* ABOUT THIS EXERCISE
Somewhere below is a line with "17: (518, 259)" and, later, a line with "33: (135, 190)"; repeat those two lines and all the lines between them, exactly as they are.

* DATA LISTING
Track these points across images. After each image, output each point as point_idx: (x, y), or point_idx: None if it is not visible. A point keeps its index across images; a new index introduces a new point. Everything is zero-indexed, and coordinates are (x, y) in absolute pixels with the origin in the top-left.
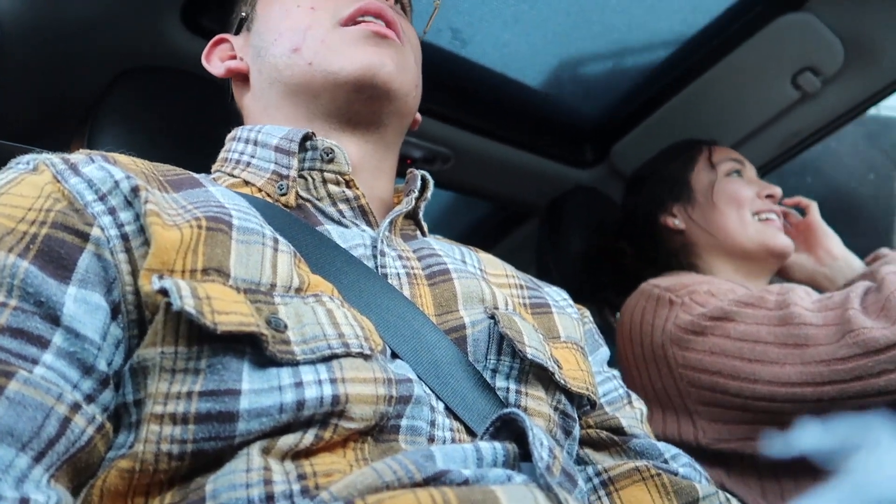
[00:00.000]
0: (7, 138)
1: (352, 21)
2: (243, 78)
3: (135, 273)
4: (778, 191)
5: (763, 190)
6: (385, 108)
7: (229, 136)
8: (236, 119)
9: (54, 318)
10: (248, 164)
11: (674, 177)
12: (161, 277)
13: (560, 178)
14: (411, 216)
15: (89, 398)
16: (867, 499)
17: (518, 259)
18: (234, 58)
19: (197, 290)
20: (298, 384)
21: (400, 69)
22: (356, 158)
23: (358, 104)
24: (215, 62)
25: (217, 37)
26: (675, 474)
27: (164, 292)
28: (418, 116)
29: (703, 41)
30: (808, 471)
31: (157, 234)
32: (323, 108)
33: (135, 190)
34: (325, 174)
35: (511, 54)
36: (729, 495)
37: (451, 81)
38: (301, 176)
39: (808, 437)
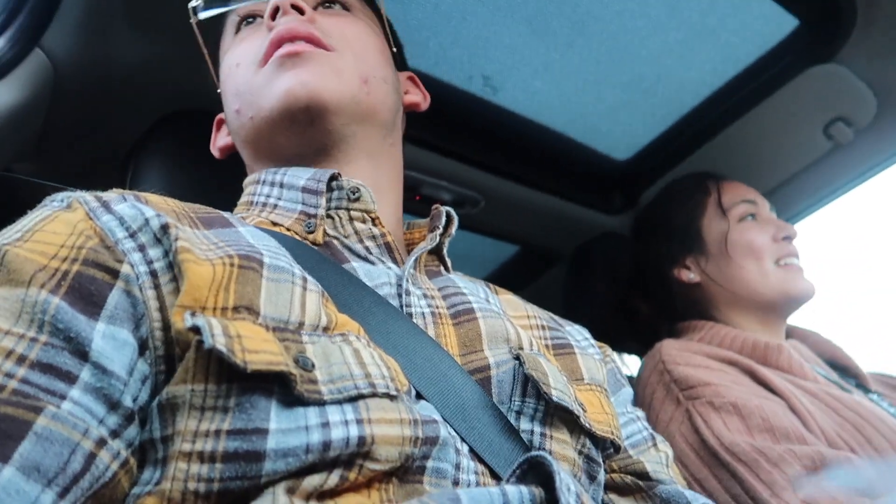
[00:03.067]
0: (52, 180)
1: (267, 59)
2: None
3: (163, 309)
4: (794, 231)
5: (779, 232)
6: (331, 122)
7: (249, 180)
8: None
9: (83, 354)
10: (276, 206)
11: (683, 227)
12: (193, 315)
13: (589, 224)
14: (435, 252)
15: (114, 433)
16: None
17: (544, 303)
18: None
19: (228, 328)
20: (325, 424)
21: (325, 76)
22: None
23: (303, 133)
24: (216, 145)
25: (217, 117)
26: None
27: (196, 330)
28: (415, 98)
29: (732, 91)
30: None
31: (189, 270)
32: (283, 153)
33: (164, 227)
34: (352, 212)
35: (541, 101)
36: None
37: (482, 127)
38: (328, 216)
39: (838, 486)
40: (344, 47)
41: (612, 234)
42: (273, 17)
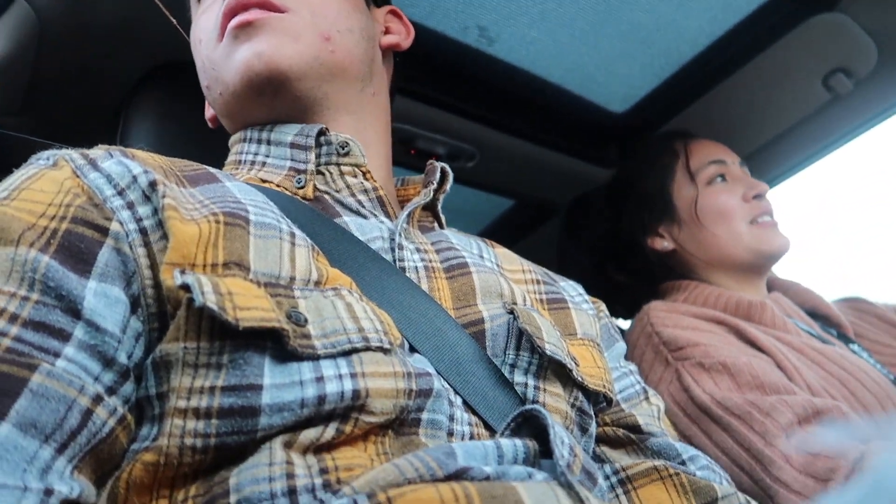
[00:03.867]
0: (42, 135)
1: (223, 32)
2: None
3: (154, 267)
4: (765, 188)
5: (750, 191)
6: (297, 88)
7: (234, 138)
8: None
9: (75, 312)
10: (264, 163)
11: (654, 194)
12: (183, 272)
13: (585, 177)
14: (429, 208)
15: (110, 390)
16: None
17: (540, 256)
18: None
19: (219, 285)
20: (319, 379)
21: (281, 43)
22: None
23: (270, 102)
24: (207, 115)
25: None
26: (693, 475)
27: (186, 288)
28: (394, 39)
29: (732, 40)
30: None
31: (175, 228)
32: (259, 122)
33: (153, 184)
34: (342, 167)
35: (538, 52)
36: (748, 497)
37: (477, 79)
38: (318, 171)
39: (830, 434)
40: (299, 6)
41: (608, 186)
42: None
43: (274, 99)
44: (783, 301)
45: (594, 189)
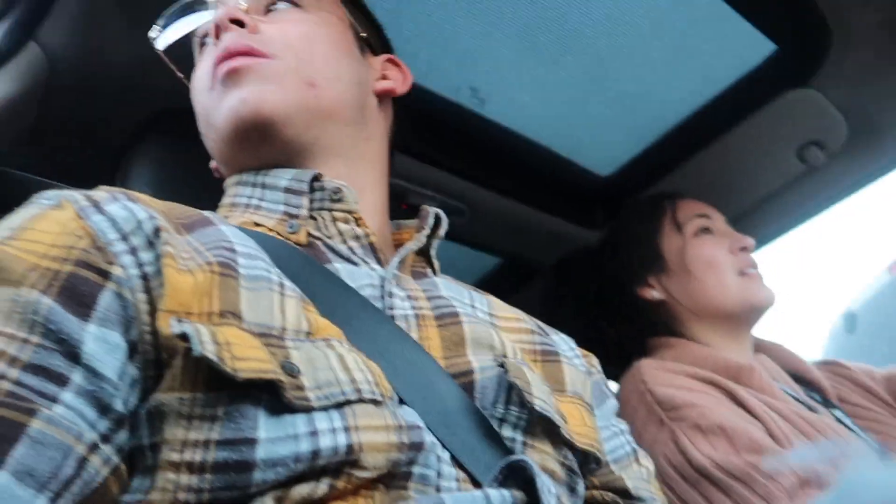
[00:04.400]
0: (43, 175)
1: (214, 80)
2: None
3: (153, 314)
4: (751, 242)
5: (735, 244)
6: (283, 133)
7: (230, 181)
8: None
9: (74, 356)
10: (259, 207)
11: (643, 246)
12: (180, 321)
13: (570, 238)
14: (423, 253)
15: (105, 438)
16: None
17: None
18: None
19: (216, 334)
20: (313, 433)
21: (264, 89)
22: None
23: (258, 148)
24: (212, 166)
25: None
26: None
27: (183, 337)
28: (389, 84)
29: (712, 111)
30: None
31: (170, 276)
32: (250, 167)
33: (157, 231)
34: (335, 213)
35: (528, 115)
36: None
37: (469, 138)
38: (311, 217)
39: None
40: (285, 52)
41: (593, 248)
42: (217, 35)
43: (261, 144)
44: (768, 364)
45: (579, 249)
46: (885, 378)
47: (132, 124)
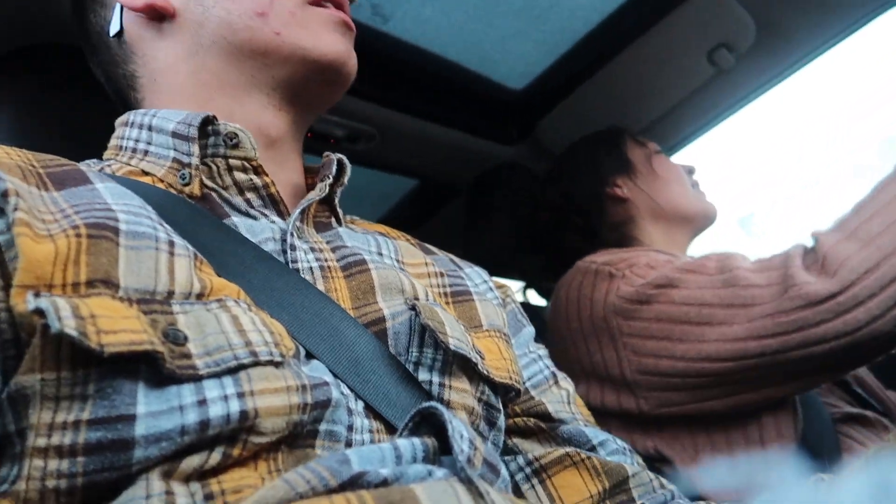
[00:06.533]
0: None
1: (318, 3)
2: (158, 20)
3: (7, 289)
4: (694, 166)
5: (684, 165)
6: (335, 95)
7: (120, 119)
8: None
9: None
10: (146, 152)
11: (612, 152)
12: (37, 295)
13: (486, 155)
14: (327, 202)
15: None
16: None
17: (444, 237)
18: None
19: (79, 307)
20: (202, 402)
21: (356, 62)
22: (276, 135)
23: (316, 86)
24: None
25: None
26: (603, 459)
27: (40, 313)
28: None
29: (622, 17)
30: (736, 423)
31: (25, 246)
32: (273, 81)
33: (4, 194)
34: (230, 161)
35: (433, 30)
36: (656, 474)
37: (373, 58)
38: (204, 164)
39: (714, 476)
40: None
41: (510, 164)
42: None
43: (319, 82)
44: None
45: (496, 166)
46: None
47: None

* EXERCISE ANSWER
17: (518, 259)
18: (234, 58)
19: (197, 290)
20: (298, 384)
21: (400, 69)
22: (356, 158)
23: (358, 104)
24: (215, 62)
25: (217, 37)
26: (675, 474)
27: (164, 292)
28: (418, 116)
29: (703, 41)
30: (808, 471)
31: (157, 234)
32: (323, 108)
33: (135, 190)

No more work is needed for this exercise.